Around 6, we headed back to the church for a meeting of our teams and the leadership of the homegroups in GranCo (Iglesia Gran Comisión). We talked through our schedule and our plans and their expectations and hopes and our expectations and hopes…my little logistical heart was buzzing. And. And. And….Sophia was there. Sophia, for those who remember, is the daughter of Edgar and Jenifer Reyes, with whom i lived in 2011 (yes, i did say that in Spanish (also: Whoop)). She was 3 years old. We played and fought and generally had a grand time, being on the same maturity level emotionally and linguistically. She’s so big now, i almost didn’t recognize her. Goodness. And Edgar and Jenifer now have another little hija, Victoria. My homegroup can just take a second and imagine the cuteness overload noises my heart is making.

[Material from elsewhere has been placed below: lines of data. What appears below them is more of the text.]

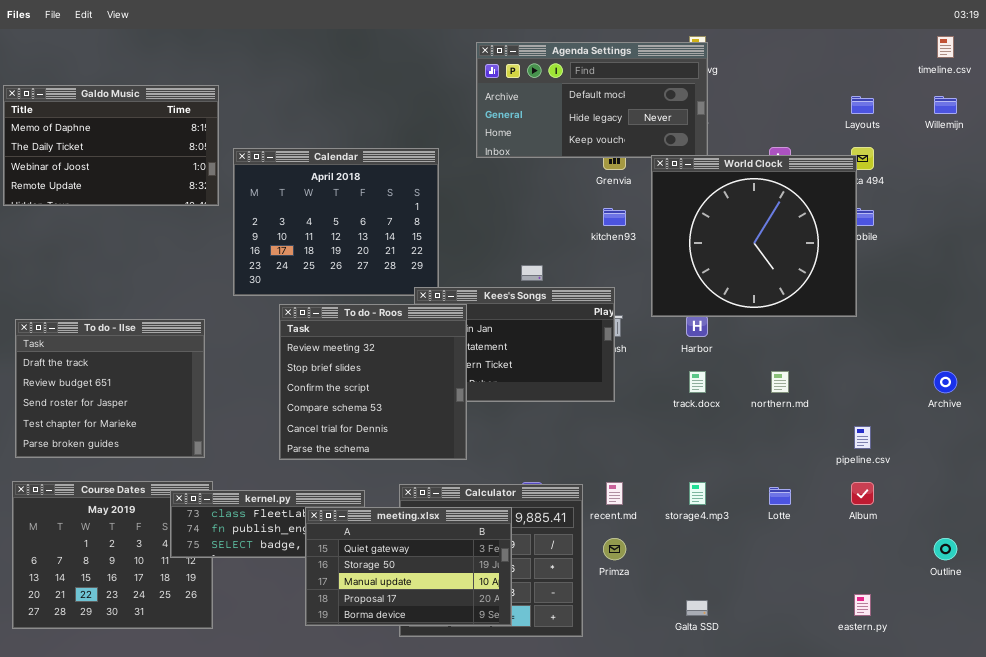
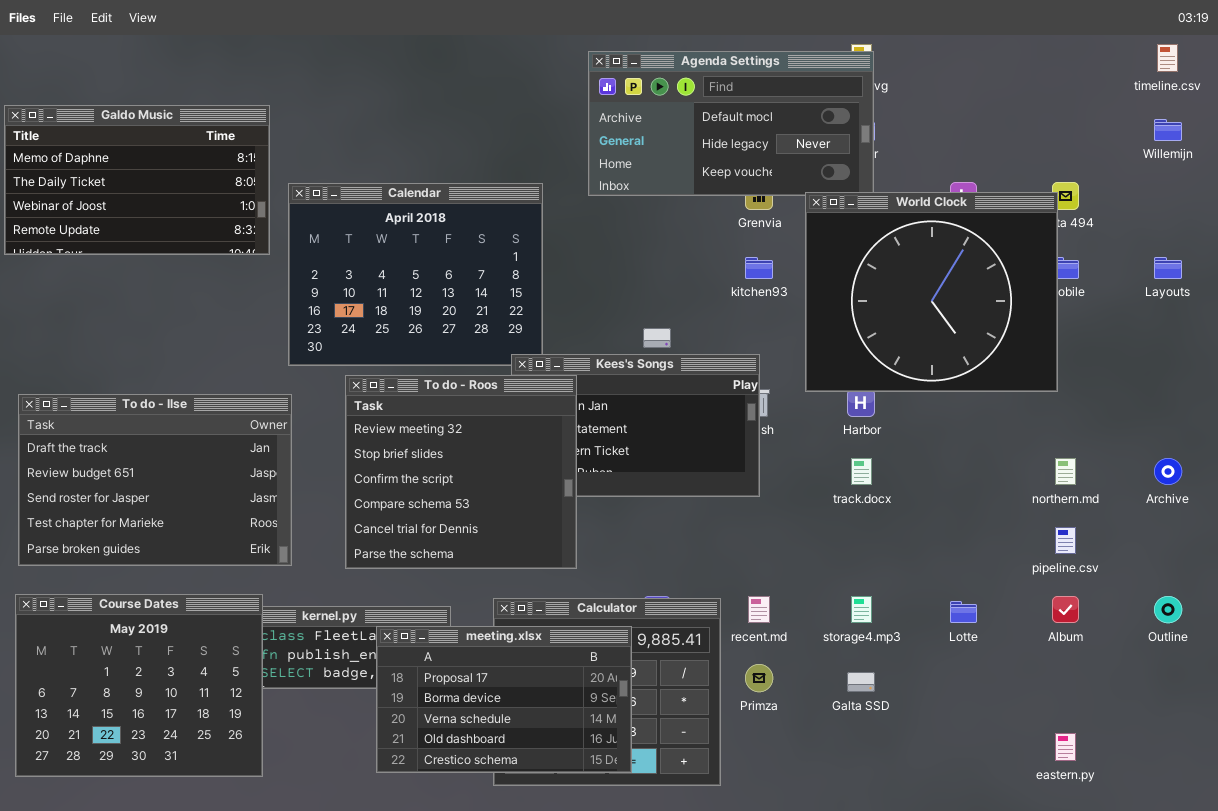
Layouts: [851,96,874,114] -> [1154,257,1182,279], moved
To do - Ilse: [15,319,205,458] -> [18,394,292,566], resized
northern.md: [771,371,789,393] -> [1055,458,1076,485], moved
Course Dates: [12,481,213,629] -> [15,594,263,777], raised
meeting.xlsx: [305,507,512,626] -> [376,626,632,773], scrolled down 3 rows
Outline: [934,538,957,560] -> [1154,596,1182,623], moved
Galta SSD: [686,600,708,616] -> [847,672,875,692], moved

Beuno, entonces leaving the church and getting chased and tackled in the parking garage and having all of my buttons pushed (and unbuttoned (i don't feel the need to clarify by whom)), then driving and some rain and singing Veggie Tales in the car and dinner (trompo for days, y’all) and more conversation.

Back at the hotel, we made plans for tomorrow, the somehow a detachment of my team ended up in the exercise room here, talking through deep, scary theological issues and watching YouTube videos about Seagulls. Finally, i had to say “Mmm, stop it now,” and call it a night.

I have a lot of thinks on my brain now, but none of them are formulated enough to type out. I’m largely confident i had another rambly sermonette for you folks for tonight, but it got lost in the brain shuffle somewhere. I guess the summaries of our day are what you’re actually here for, the theological rabbit trails that end up in here are just bonus material. All for free.

Guys, it’s going down tomorrow. Pray and pray and pray. We'll be on the Tec Campus. Our primary goal is to make deep connections with people who are spiritually interested. My heart wants to get out there and share the gospel with as many people as possible, but i'm trying to learn how much more strategic it is to be Spirit-led and let God bring me to the people who are ripe to hear. Because they then increase the number of people who will be laborers. We're not just desiring to create converts or even disciples, we want to partner with God in creating Disciple-makers, or Disciple-maker-makers, if you track with what i'm saying. 

Here's the thing about our plans and our efforts (oh, dang, we found the soapbox): they're cute and they're well-intentioned, but if they aren't in line with what God is doing, they are wasted. God can do more with 5 minutes of my time than i can do with 5 years. Something about Him being all-powerful and wise and stuff. Submitting yourself to God's leading via His Spirit is the wisest thing you can do, even if it defies conventional wisdom; it's the most efficient thing you can do, even if it seems nonstrategic; it's the most powerful thing you can do, even if it (especially if?) it makes you feel weak.

Taking some time to pray during the day might literalmente be the most important thing we do. There is nothing less True about prayer than to think of it as a waste of time.

Please, please pray for us today. Please, please pray for yourself today. We may be on a short-term mission trip, but i'd be willing to bet that you're in the middle of a mission field too if you look for it.